* [Your task]
Rewrite every line of the items below as a numbered list, skipping any blank lines. Leave the pictures out.

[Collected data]
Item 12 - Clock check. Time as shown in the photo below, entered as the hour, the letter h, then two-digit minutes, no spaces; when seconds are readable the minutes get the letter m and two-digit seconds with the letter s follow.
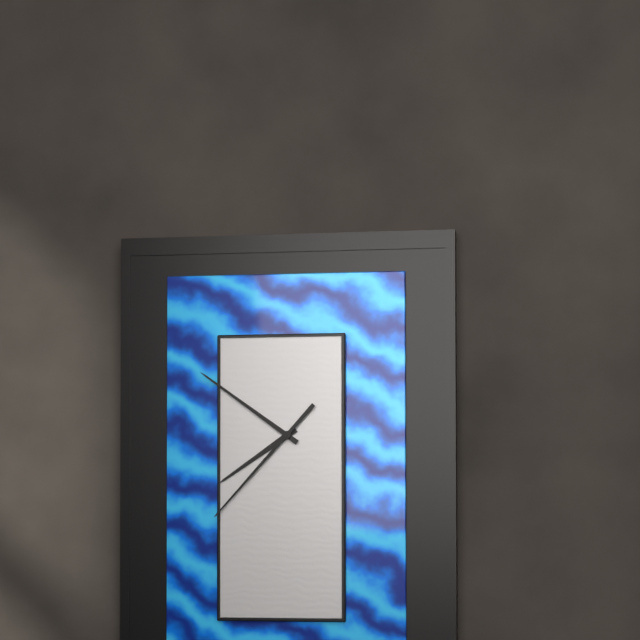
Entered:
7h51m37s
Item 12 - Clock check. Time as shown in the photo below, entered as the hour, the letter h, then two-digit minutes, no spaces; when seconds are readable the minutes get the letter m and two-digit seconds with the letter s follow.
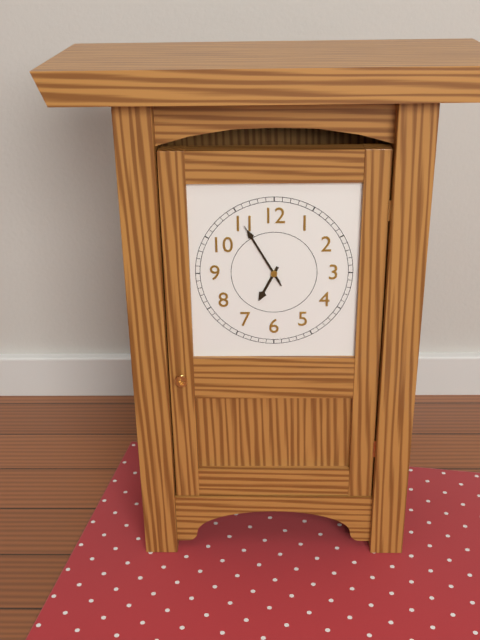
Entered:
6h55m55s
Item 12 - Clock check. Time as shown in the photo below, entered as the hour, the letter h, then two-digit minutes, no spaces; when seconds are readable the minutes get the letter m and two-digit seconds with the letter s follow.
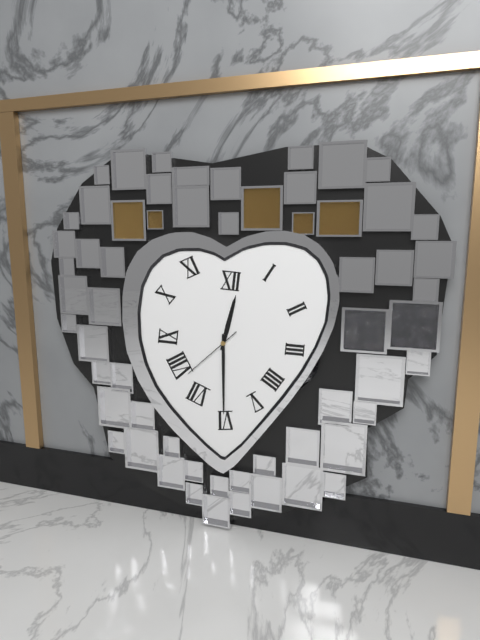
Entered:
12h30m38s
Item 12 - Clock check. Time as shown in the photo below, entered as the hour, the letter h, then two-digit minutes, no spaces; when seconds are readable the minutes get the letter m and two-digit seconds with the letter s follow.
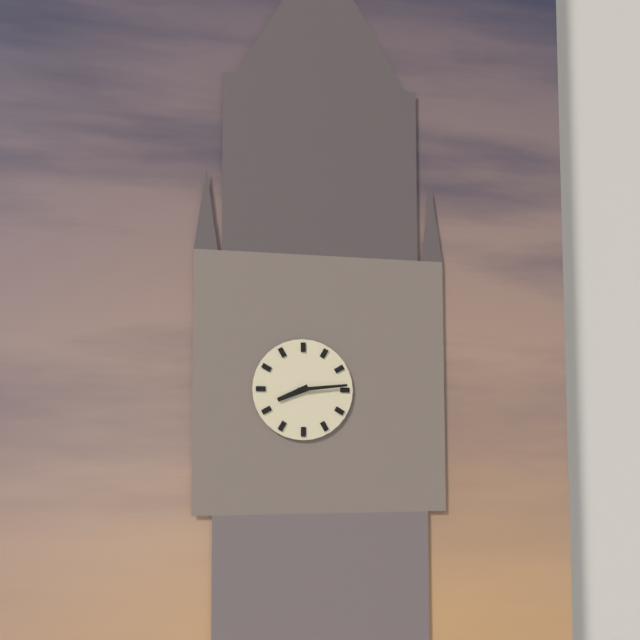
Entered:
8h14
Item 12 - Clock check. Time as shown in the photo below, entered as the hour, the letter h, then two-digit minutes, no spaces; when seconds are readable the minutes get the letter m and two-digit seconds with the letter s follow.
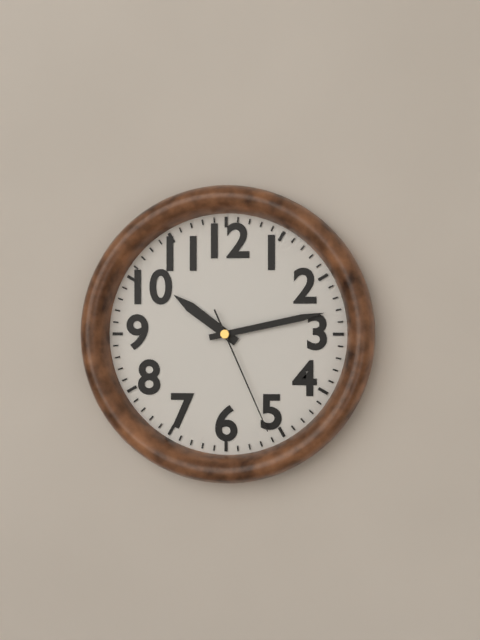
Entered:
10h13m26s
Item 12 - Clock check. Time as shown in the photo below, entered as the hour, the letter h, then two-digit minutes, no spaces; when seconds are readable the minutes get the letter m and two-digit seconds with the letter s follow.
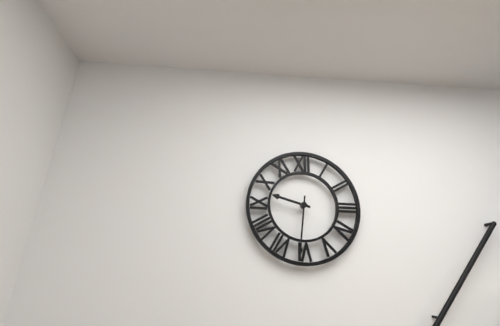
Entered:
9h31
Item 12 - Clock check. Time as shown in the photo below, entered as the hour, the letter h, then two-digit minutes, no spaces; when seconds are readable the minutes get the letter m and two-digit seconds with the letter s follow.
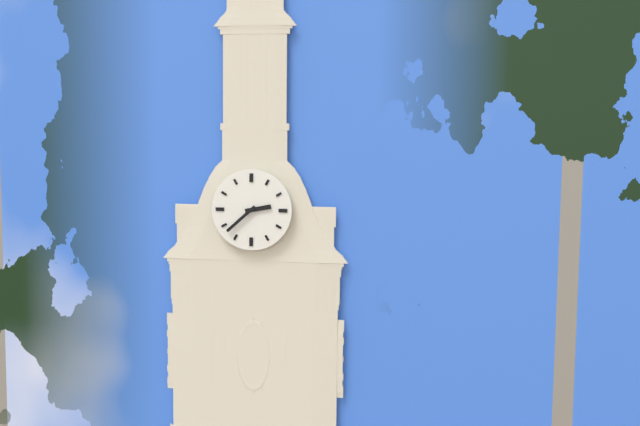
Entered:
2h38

* [The solution]
1. Item 12 - Clock check. Time as shown in the photo below, entered as the hour, the letter h, then two-digit minutes, no spaces; when seconds are readable the minutes get the letter m and two-digit seconds with the letter s follow.
2. Entered:
3. 7h51m37s
4. Item 12 - Clock check. Time as shown in the photo below, entered as the hour, the letter h, then two-digit minutes, no spaces; when seconds are readable the minutes get the letter m and two-digit seconds with the letter s follow.
5. Entered:
6. 6h55m55s
7. Item 12 - Clock check. Time as shown in the photo below, entered as the hour, the letter h, then two-digit minutes, no spaces; when seconds are readable the minutes get the letter m and two-digit seconds with the letter s follow.
8. Entered:
9. 12h30m38s
10. Item 12 - Clock check. Time as shown in the photo below, entered as the hour, the letter h, then two-digit minutes, no spaces; when seconds are readable the minutes get the letter m and two-digit seconds with the letter s follow.
11. Entered:
12. 8h14
13. Item 12 - Clock check. Time as shown in the photo below, entered as the hour, the letter h, then two-digit minutes, no spaces; when seconds are readable the minutes get the letter m and two-digit seconds with the letter s follow.
14. Entered:
15. 10h13m26s
16. Item 12 - Clock check. Time as shown in the photo below, entered as the hour, the letter h, then two-digit minutes, no spaces; when seconds are readable the minutes get the letter m and two-digit seconds with the letter s follow.
17. Entered:
18. 9h31
19. Item 12 - Clock check. Time as shown in the photo below, entered as the hour, the letter h, then two-digit minutes, no spaces; when seconds are readable the minutes get the letter m and two-digit seconds with the letter s follow.
20. Entered:
21. 2h38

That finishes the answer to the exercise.